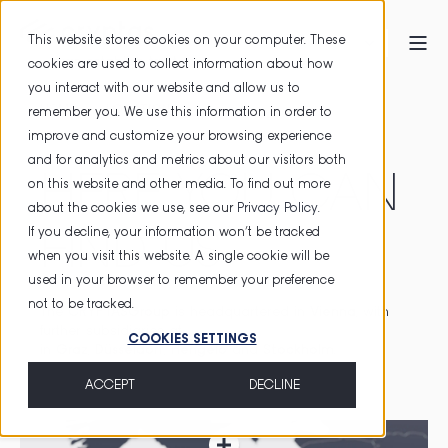
This website stores cookies on your computer. These
cookies are used to collect information about how
you interact with our website and allow us to
HOME
LOCATIONS
remember you. We use this information in order to
improve and customize your browsing experience
and for analytics and metrics about our visitors both
HERE YOU CAN
on this website and other media. To find out more
about the cookies we use, see our
Privacy Policy
.
If you decline, your information won’t be tracked
FIND US
when you visit this website. A single cookie will be
used in your browser to remember your preference
not to be tracked.
The
CRYPTAS
Group
is
headquartered
in
Vienna
, with
further
subsidiaries
at
COOKIES SETTINGS
in
Graz
,
Düsseldorf
,
Hengelo
and
Stockholm
.
ACCEPT
DECLINE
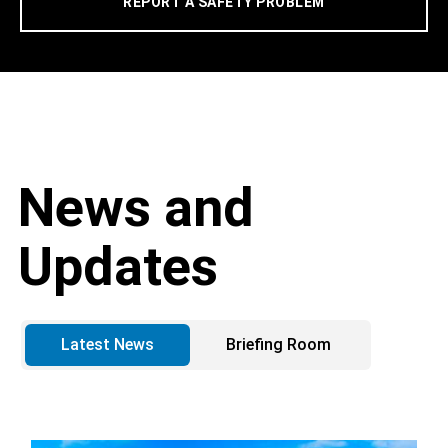
REPORT A SAFETY PROBLEM
News and
Updates
Latest News
Briefing Room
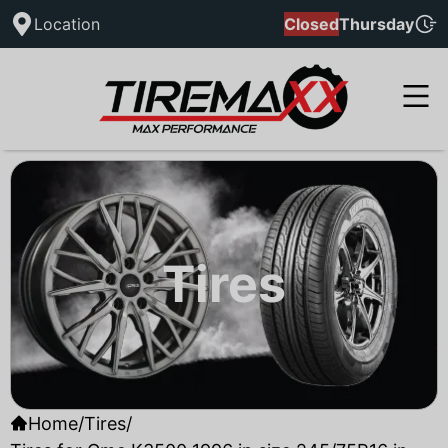
Location
Closed
Thursday
Tires
Home
/
Tires
/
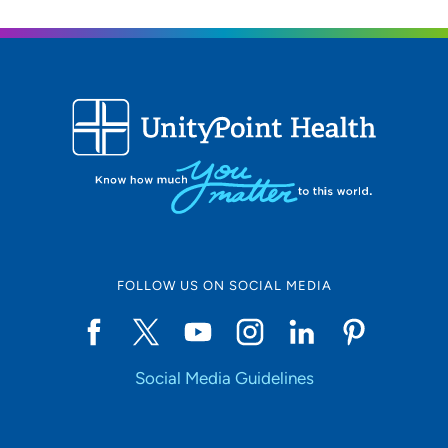
FOLLOW US ON SOCIAL MEDIA
Social Media Guidelines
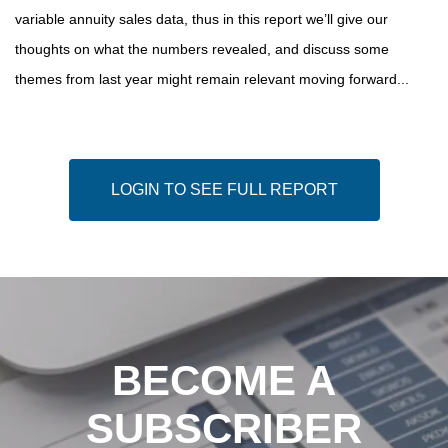
variable annuity sales data, thus in this report we’ll give our
thoughts on what the numbers revealed, and discuss some
themes from last year might remain relevant moving forward...
LOGIN TO SEE FULL REPORT
BECOME A
SUBSCRIBER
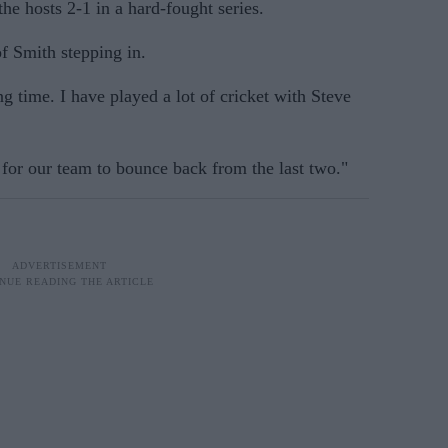
he hosts 2-1 in a hard-fought series.
of Smith stepping in.
g time. I have played a lot of cricket with Steve
 for our team to bounce back from the last two."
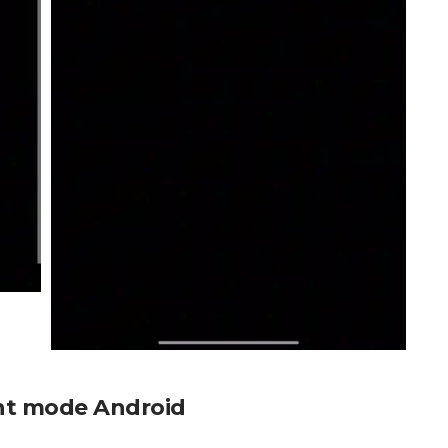
ent mode Android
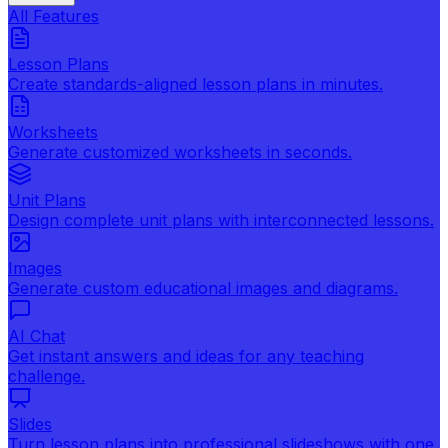
All Features
Lesson Plans
Create standards-aligned lesson plans in minutes.
Worksheets
Generate customized worksheets in seconds.
Unit Plans
Design complete unit plans with interconnected lessons.
Images
Generate custom educational images and diagrams.
AI Chat
Get instant answers and ideas for any teaching
challenge.
Slides
Turn lesson plans into professional slideshows with one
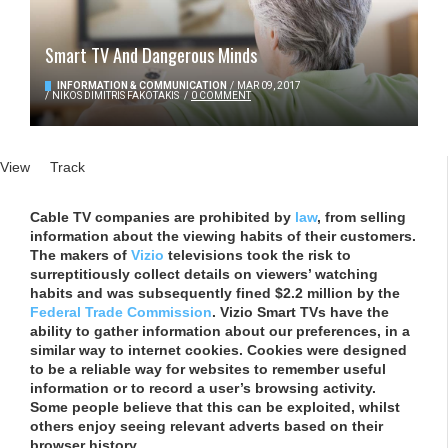
Smart TV And Dangerous Minds
INFORMATION & COMMUNICATION
/
MAR 09, 2017
/
NIKOS DIMITRIS FAKOTAKIS
/
0 COMMENT
Primary tabs
View
(active tab)
Track
Cable TV companies are prohibited by
law
, from selling
information about the viewing habits of their customers.
The makers of
Vizio
televisions took the risk to
surreptitiously collect details on viewers’ watching
habits and was subsequently fined $2.2 million by the
Federal Trade Commission
. Vizio Smart TVs have the
ability to gather information about our preferences, in a
similar way to internet cookies. Cookies were designed
to be a reliable way for websites to remember useful
information or to record a user’s browsing activity.
Some people believe that this can be exploited, whilst
others enjoy seeing relevant adverts based on their
browser history.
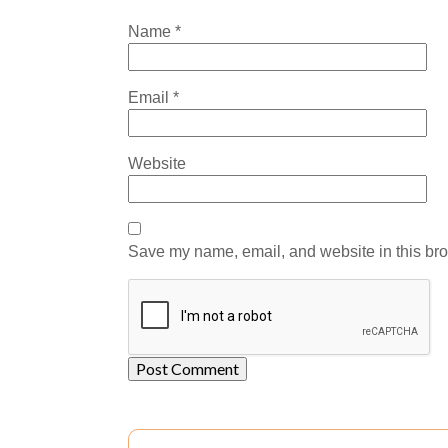
Name
*
Email
*
Website
Save my name, email, and website in this bro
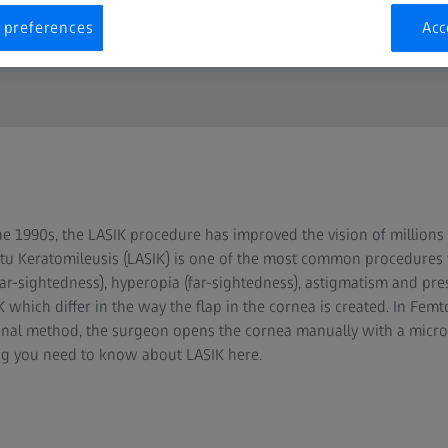
 preferences
Acc
the 1990s, the LASIK procedure has improved the vision of millions 
Situ Keratomileusis (LASIK) is one of the most common procedures t
ar-sightedness), hyperopia (far-sightedness), astigmatism and pre
 which differ in the way the flap in the cornea is created. In Femt
iginal method, the surgeon opens the cornea manually with a mic
ing you need to know about LASIK here.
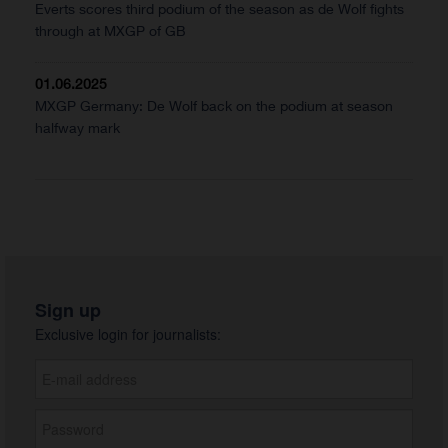
Everts scores third podium of the season as de Wolf fights
through at MXGP of GB
01.06.2025
MXGP Germany: De Wolf back on the podium at season
halfway mark
Sign up
Exclusive login for journalists:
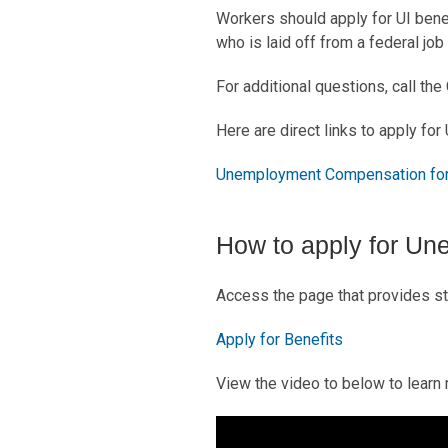
Workers should apply for UI benefi
who is laid off from a federal job
For additional questions, call th
Here are direct links to apply for 
Unemployment Compensation for
How to apply for Un
Access the page that provides st
Apply for Benefits
View the video to below to learn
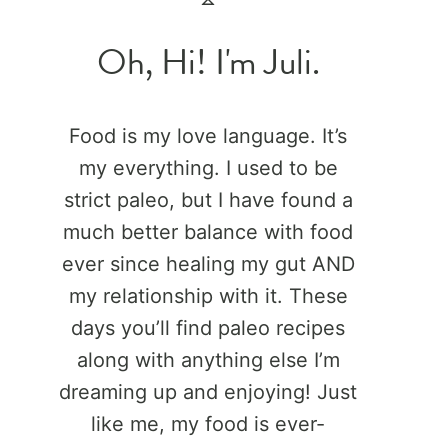
Oh, Hi! I'm Juli.
Food is my love language. It’s
my everything. I used to be
strict paleo, but I have found a
much better balance with food
ever since healing my gut AND
my relationship with it. These
days you’ll find paleo recipes
along with anything else I’m
dreaming up and enjoying! Just
like me, my food is ever-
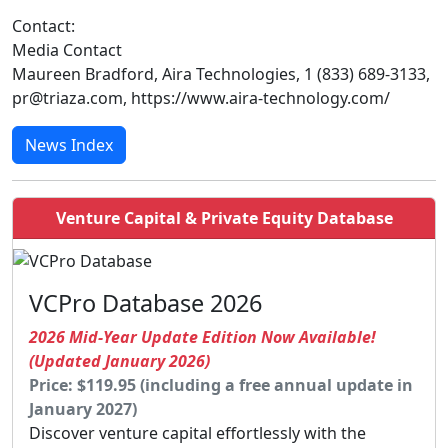
Contact:
Media Contact
Maureen Bradford, Aira Technologies, 1 (833) 689-3133,
pr@triaza.com, https://www.aira-technology.com/
News Index
Venture Capital & Private Equity Database
VCPro Database 2026
2026 Mid-Year Update Edition Now Available!
(Updated January 2026)
Price: $119.95 (including a free annual update in
January 2027)
Discover venture capital effortlessly with the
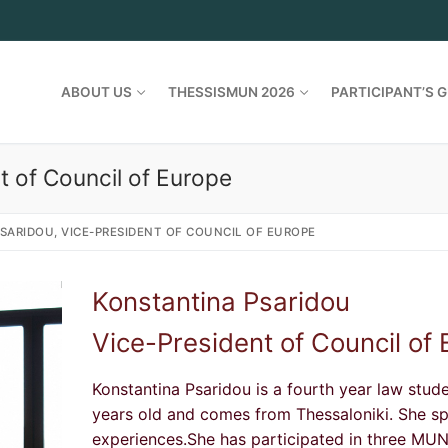
ABOUT US
THESSISMUN 2026
PARTICIPANT’S G
t of Council of Europe
SARIDOU, VICE-PRESIDENT OF COUNCIL OF EUROPE
Konstantina Psaridou
Vice-President of Council of
Konstantina Psaridou is a fourth year law stud
years old and comes from Thessaloniki. She s
experiences.She has participated in three MUNs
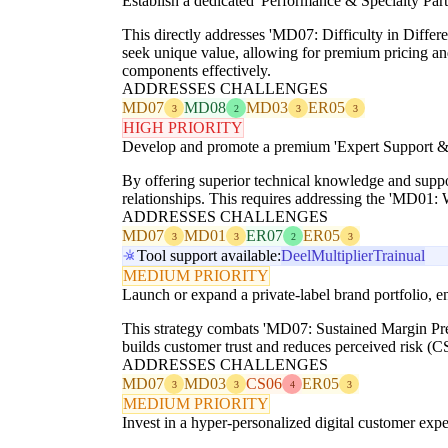
Establish a dedicated 'Performance & Specialty Part
This directly addresses 'MD07: Difficulty in Differ
seek unique value, allowing for premium pricing an
components effectively.
ADDRESSES CHALLENGES
MD07
MD08
MD03
ER05
3
2
3
3
HIGH PRIORITY
Develop and promote a premium 'Expert Support & D
By offering superior technical knowledge and suppor
relationships. This requires addressing the 'MD01: W
ADDRESSES CHALLENGES
MD07
MD01
ER07
ER05
3
3
2
3
Tool support available:
Deel
Multiplier
Trainual
MEDIUM PRIORITY
Launch or expand a private-label brand portfolio, ens
This strategy combats 'MD07: Sustained Margin Press
builds customer trust and reduces perceived risk (CS
ADDRESSES CHALLENGES
MD07
MD03
CS06
ER05
3
3
4
3
MEDIUM PRIORITY
Invest in a hyper-personalized digital customer expe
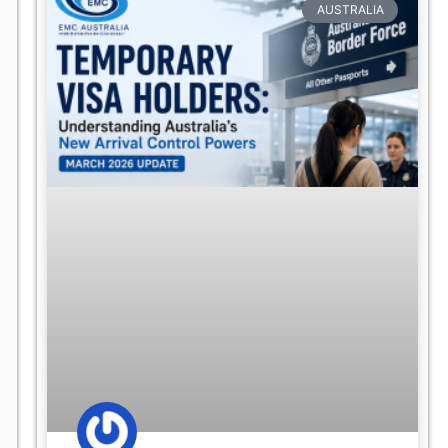
AUSTRALIA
_ _ _
What you have to do
Whenever the string "last" turns up in a line of the data, copy that line.

Exercise output
themes from last year might remain relevant moving forward...
 for our team to bounce back from the last two."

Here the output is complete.